** Passage for review follows **

Middlesex

Middlesex Study Guide

Middlesex, published in 2002 by Jeffrey Eugenides, is the story of Cal Stephanides, an intersex person born in 1960 to a Greek-American family living in a wealthy suburb of Detroit. Thanks to a recessive gene passed down by his inbred family, Cal suffers from 5-alpha-reductase deficiency syndrome, a condition that suppresses masculine hormones in the womb, but not at puberty. The novel moves beyond Cal's life, however, and tells the story of the whole family: from the flight of Cal's grandparents, Lefty and Desdemona, from the Turkish Army to America; to the courtship of his parents, Milton and Tessie, during World War II; to Cal's own childhood growing up in Detroit in the 1960s and 70s. Middlesex anchors itself to many specific historic ideas and events, including the Balkan Wars, the Nation of Islam, and the Detroit race riots. The Stephanides' journey mirrors that of the American Dream, of immigrants who move to America for freedom and opportunity. Along the way, they encounter racism, difficulty, poverty, wealth, rebellion, and tragedy.

** End of Passage for review **
** Data under study follows **

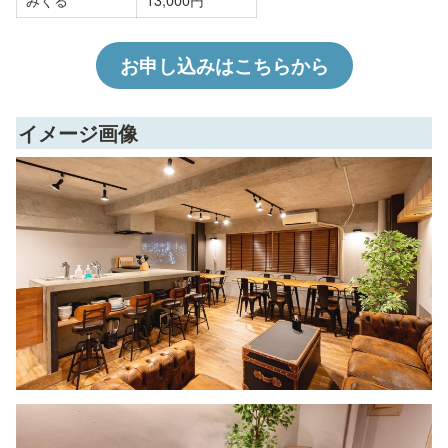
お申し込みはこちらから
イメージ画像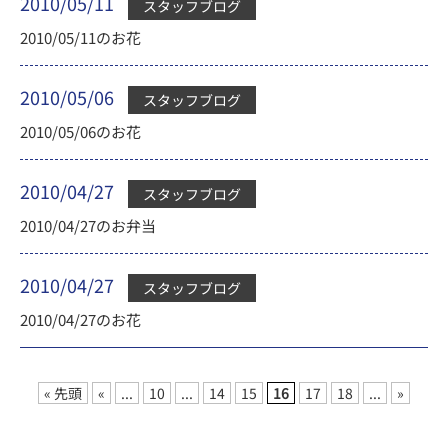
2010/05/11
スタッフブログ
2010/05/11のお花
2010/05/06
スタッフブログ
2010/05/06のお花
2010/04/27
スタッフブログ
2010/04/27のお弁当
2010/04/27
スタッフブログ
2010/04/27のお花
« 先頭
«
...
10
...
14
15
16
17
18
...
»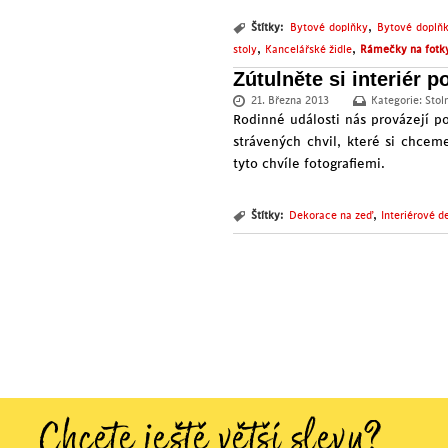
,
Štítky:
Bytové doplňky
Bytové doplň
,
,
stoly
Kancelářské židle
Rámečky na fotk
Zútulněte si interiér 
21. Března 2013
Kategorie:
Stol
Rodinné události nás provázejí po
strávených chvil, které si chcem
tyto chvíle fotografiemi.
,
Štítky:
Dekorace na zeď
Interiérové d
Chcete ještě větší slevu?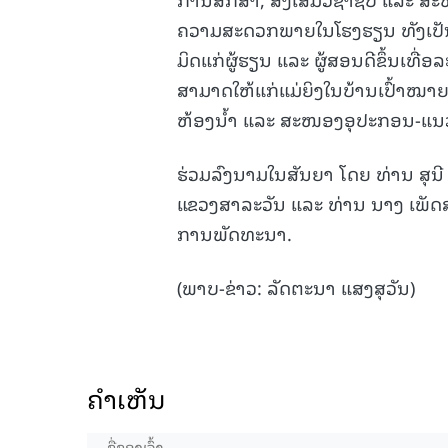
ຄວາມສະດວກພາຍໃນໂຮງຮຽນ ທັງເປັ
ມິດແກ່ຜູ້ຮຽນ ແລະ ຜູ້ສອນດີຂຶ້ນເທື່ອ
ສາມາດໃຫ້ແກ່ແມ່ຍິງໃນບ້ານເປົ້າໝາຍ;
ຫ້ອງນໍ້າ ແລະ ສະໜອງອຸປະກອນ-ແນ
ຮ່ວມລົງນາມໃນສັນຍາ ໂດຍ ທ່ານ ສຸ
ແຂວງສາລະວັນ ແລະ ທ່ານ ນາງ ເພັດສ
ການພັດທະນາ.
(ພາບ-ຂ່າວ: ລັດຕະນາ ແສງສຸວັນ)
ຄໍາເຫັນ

** End of Data under study **

### Work item A
In the Middlesex study guide, what year was Cal Stephanides born?
### Work item B
Translate this sentence from the Middlesex study guide into Spanish: "Middlesex anchors itself to many specific historic ideas and events, including the Balkan Wars, the Nation of Islam, and the Detroit race riots."
These source records have no connection to the Middlesex study guide.

### Written reply A
1960

### Written reply B
Middlesex se ancla en muchas ideas y acontecimientos históricos concretos, entre ellos las Guerras de los Balcanes, la Nación del Islam y los disturbios raciales de Detroit.